-- DATA UNDER STUDY --
▼

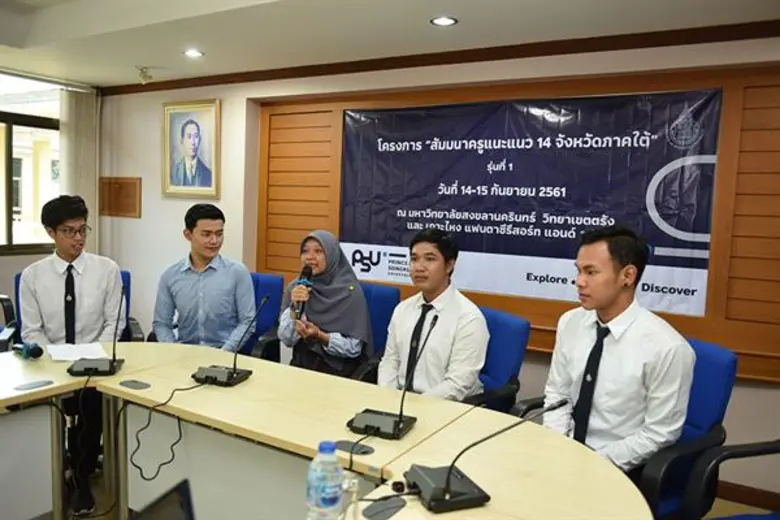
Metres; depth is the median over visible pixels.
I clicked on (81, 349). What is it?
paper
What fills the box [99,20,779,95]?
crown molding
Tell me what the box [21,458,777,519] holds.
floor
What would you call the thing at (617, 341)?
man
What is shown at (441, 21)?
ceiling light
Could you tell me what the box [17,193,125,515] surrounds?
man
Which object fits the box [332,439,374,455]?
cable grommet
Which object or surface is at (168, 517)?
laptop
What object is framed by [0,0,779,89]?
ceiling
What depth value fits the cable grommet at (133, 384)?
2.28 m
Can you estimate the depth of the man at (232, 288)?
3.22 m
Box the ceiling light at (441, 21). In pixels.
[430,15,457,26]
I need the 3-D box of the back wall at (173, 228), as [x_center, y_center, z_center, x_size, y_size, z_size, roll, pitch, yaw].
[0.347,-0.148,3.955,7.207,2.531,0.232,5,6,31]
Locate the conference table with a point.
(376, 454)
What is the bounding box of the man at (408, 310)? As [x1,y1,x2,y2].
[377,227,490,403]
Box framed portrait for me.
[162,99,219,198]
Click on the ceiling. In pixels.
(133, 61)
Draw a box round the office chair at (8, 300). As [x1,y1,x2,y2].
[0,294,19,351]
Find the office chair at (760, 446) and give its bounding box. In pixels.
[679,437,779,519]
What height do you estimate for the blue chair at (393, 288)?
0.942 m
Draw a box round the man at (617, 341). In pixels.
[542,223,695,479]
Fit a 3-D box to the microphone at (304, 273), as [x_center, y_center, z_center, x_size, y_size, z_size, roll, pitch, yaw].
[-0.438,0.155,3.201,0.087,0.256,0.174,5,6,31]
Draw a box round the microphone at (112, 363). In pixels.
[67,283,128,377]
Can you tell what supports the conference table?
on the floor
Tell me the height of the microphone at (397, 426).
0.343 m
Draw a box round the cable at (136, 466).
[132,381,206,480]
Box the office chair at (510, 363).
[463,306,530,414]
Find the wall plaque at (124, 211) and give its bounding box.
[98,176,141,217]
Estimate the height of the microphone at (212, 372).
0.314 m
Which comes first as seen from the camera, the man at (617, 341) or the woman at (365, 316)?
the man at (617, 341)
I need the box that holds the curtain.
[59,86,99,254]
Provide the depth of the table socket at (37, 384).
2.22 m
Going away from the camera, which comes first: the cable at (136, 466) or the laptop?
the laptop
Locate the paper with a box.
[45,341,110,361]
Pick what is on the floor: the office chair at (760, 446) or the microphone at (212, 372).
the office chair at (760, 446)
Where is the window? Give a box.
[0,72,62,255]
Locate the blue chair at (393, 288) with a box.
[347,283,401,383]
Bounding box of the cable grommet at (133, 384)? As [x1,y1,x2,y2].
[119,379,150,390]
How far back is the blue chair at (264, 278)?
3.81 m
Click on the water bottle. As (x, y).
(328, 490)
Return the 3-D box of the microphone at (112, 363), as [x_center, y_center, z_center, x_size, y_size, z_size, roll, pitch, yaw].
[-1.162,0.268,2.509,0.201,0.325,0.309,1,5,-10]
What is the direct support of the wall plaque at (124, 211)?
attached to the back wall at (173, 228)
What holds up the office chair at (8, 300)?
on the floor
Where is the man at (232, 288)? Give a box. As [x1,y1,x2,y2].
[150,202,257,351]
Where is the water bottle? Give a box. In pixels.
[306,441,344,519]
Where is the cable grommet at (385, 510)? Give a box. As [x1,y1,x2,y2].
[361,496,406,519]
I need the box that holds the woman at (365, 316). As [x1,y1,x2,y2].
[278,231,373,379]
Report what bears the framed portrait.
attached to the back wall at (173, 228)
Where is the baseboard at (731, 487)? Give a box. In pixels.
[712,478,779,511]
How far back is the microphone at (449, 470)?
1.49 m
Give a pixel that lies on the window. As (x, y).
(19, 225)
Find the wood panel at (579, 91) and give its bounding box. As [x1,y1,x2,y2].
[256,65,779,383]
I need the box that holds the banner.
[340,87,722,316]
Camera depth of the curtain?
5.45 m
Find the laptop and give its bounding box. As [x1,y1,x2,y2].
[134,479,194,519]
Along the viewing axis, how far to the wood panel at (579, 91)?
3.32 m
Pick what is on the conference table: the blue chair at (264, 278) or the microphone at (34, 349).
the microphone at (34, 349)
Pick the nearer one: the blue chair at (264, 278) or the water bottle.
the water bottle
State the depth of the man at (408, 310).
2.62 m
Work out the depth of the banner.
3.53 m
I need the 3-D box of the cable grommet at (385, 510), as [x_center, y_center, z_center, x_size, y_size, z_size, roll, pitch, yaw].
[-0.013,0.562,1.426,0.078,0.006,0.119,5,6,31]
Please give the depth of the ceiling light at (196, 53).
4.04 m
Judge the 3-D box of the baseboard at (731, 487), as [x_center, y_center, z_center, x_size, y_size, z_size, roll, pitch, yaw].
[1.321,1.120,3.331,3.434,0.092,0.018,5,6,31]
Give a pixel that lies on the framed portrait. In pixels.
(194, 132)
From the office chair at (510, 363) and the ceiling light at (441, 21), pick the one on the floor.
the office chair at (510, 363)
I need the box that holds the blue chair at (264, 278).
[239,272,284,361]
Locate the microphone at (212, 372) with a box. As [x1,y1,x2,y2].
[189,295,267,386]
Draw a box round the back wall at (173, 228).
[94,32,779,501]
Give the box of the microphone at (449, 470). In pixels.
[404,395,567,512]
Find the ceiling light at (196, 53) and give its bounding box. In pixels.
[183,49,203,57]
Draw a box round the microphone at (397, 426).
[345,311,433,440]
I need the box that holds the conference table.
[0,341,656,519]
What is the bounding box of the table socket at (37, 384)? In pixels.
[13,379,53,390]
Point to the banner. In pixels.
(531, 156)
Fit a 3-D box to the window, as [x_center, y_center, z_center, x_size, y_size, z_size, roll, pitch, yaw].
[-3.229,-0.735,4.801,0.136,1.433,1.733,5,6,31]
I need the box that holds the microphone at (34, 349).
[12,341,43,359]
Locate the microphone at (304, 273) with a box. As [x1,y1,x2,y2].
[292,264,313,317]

▲
▼

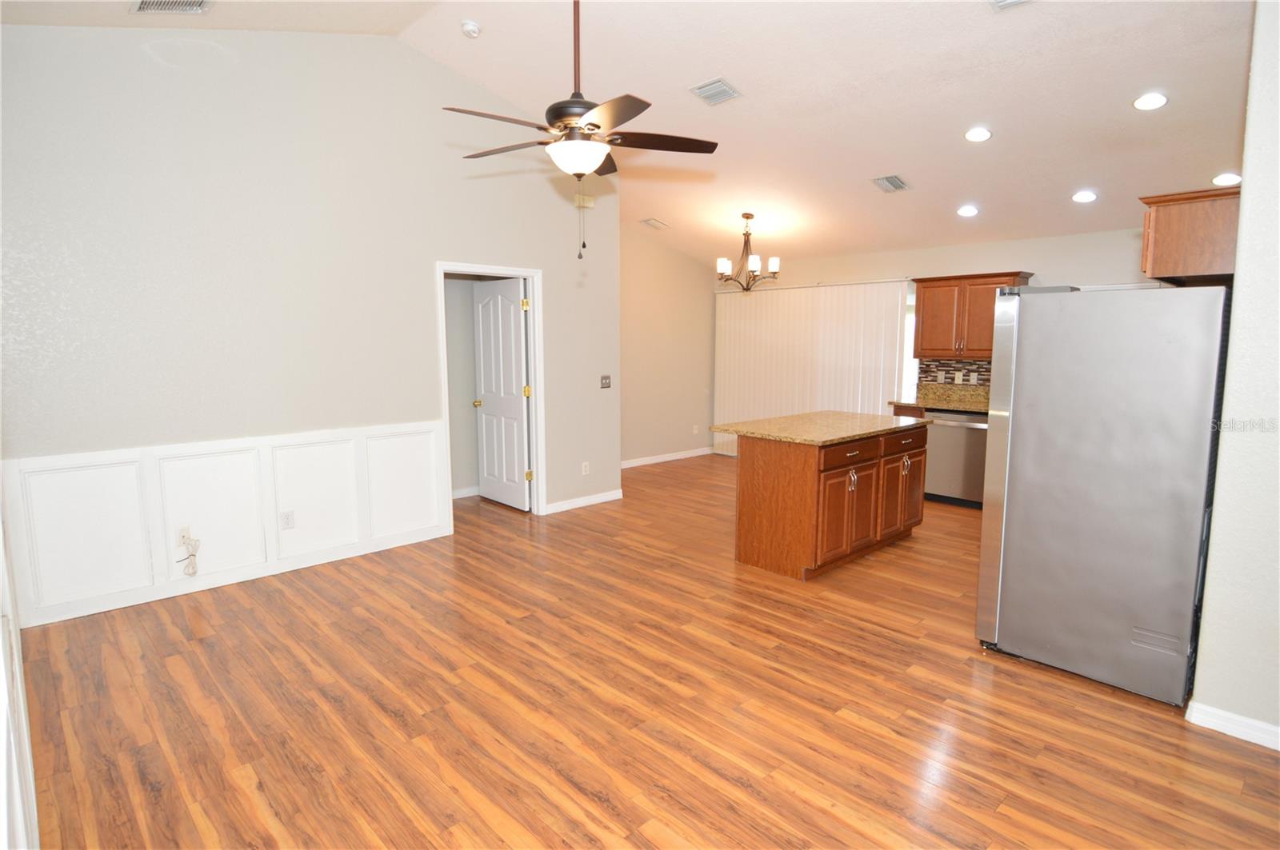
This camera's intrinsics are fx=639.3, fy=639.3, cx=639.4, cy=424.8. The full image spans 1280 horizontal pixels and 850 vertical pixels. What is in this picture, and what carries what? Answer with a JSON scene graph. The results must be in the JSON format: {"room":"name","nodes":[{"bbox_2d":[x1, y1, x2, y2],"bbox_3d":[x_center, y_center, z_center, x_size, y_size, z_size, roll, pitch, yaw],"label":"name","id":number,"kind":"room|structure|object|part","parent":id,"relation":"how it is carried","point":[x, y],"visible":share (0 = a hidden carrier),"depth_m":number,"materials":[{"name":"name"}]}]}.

▲

-- INSTRUCTIONS FOR THE TASK --
If a line holds the string "visible", it counts; please state how many such lines there are in the data, with nothing more.

-- ANSWER SECTION --
2